I hope I haven't seemed to overpraise The Maine Woods. It's just that I don't really see how it could be better. Obviously it cannot do justice to all of Thoreau. The social critic has mostly been left behind on these excursions, though not entirely. In "Pines" Thoreau not only praises the trees; he also scorns the human narrowness and voraciousness that only wants to cut them down. "A More Liberal Culture" is a concise expression of the insight that he and only a few of his contemporaries had: that nature was threatened; not so vast as to be virtually infinite, laid out for our own uses and expansion. He didn't live to see the advent of national parks, but he saw the need for them: to set off "forests…not for idle sport or food, but for inspiration and our own true recreation[….] or shall we, like the villains, grub them all up, poaching on our own national domains?"

What he did leave behind when he went to Maine was the cantankerous, annoying, didactic, superior-to-his-neighbors side of his personality. In Walden, he's living in the woods, by the pond, "in nature," but close enough to town to be constantly aware of what he doesn't approve of.

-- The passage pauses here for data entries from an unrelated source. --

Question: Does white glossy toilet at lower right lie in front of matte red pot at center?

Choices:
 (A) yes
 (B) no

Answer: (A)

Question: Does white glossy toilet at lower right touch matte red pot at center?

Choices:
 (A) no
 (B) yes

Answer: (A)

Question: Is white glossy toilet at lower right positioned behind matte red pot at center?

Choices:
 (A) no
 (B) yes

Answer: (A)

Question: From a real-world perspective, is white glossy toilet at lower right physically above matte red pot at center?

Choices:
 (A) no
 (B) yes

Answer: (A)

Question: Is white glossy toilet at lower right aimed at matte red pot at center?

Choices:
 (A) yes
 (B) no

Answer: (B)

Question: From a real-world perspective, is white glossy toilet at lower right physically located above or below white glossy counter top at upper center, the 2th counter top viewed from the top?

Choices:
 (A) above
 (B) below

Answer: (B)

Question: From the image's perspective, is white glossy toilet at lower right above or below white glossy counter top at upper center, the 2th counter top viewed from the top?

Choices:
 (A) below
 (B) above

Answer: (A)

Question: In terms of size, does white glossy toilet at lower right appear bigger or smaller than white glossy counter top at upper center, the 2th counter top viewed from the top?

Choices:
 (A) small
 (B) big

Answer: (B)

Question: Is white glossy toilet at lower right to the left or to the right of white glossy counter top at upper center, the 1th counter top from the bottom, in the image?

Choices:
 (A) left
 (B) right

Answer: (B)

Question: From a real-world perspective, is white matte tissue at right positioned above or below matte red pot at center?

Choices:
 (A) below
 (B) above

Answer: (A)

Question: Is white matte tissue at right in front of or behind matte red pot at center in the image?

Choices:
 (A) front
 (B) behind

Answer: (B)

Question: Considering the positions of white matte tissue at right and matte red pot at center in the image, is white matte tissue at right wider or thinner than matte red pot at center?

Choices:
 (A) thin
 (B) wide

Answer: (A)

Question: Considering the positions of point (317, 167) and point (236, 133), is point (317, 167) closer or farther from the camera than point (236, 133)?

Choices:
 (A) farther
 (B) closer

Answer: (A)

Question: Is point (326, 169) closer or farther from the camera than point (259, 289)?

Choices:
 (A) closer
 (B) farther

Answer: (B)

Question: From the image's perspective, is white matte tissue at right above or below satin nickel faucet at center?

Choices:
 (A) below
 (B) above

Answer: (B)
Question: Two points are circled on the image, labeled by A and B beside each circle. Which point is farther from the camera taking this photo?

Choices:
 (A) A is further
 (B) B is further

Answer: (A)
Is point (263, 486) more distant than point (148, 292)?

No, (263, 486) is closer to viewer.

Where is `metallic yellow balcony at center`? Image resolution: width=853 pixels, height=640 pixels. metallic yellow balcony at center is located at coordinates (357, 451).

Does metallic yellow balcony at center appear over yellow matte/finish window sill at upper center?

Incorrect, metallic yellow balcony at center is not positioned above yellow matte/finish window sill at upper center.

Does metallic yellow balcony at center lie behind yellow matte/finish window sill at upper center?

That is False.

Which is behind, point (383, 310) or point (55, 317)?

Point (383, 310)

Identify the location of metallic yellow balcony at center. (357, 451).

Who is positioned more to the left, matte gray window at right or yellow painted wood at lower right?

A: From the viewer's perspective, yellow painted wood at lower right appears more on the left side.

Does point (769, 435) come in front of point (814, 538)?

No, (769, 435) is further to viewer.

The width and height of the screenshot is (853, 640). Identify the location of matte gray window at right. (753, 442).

Thoreau needed the town, and the town was lucky to have him. He was a non-conformist, a non-joiner, but also a citizen of a human community if there ever was one. He was not always likeable, in person or in writing. It was part of his job, or at least his personality, to be contrary. But in Maine he had more air to breath, bigger, simpler things to do, and so the man we encounter in The Maine Woods, and even more so in the selections of The Maine Woods, is a less abrasive, more relaxed fellow than the one we meet in Walden, not to mention "Civil Disobedience."

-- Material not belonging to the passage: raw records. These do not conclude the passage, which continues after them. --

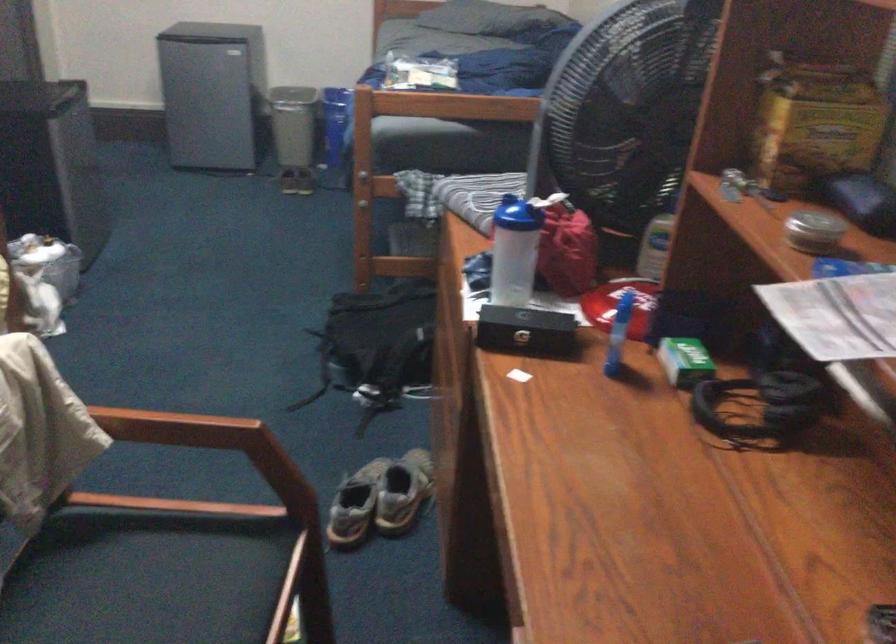
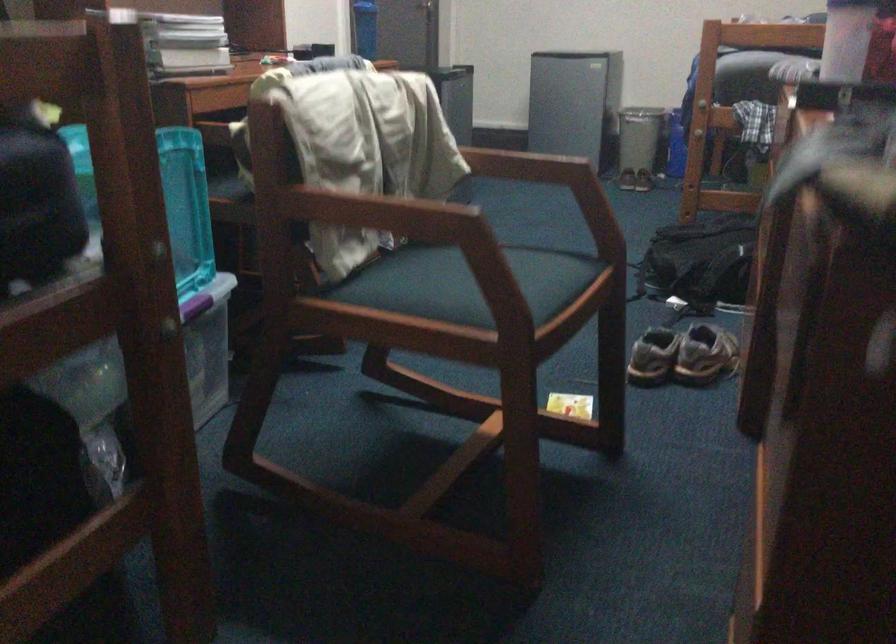
Question: The first image is from the beginning of the video and the second image is from the end. How did the camera likely rotate when shooting the video?

Choices:
 (A) Left
 (B) Right
 (C) Up
 (D) Down

Answer: (A)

The word "stories" is right for some of the selections, but this is the poet in Thoreau as much as the storyteller—Thoreau set to music, and highlighted by music. There is just the right amount of instrumental enhancement, and a great sensitivity to the rhythms of the language, which flow from Thoreau's magnificent sense of syntax.

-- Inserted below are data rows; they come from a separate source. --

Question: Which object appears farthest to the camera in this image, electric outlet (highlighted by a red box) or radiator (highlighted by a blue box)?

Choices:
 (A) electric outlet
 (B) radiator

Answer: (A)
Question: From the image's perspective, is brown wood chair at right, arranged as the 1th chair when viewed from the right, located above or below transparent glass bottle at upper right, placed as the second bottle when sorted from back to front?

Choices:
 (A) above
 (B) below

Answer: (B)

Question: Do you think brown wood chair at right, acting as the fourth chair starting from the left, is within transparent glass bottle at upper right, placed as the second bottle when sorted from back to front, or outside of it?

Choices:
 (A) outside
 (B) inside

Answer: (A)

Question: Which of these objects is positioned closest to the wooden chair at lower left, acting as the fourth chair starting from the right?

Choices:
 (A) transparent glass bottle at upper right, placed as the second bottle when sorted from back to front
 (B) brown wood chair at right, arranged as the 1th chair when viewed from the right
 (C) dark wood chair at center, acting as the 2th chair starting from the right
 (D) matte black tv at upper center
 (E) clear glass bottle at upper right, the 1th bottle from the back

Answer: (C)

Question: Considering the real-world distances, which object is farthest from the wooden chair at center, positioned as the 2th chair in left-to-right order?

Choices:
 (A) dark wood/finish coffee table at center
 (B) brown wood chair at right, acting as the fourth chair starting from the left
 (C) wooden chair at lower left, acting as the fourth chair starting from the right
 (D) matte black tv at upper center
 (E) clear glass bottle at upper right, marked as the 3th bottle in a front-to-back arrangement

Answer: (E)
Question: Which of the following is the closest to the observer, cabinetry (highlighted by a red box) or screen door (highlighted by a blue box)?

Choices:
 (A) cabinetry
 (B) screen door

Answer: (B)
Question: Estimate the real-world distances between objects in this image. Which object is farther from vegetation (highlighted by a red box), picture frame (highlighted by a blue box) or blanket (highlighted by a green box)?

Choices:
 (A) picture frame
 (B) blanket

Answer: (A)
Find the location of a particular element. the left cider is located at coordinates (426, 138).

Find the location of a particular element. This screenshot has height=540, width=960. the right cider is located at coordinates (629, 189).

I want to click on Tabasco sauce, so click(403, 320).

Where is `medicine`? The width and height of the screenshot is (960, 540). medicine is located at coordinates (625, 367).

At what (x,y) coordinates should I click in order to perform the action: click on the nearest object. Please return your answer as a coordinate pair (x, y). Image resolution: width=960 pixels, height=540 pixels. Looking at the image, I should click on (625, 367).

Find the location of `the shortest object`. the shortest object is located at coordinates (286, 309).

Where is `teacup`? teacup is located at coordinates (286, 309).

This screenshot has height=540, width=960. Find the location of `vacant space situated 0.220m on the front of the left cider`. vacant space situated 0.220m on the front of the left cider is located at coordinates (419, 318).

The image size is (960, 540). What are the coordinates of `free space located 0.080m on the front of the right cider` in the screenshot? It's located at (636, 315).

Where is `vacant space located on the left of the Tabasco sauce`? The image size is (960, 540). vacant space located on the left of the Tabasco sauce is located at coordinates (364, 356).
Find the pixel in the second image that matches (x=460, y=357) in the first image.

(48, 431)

In one of the selections, "Salmon River," Thoreau recounts visiting the site of a settlement in its early, struggling stage of existence, just a few log-huts thrown up beside the river. But there are also, already, some graves, surrounded by a small fence. This sets Thoreau musing forward in time, imagining the graveyard in the distant future, when it looks more like the one in Gray's "Elegy." It will have more occupants then, and Thoreau quotes the poem: "Perchance in this wild spot there will be laid/ Some heart once pregnant with celestial fire;/ Hands that the rod of empire might have swayed,/ Or waked to ecstasy the living lyre." That last line comes in beautifully, and it makes one think of Mallett's guitar—the drifting lovely rift to which that passage is set, its effect at that moment, and throughout the album as a whole.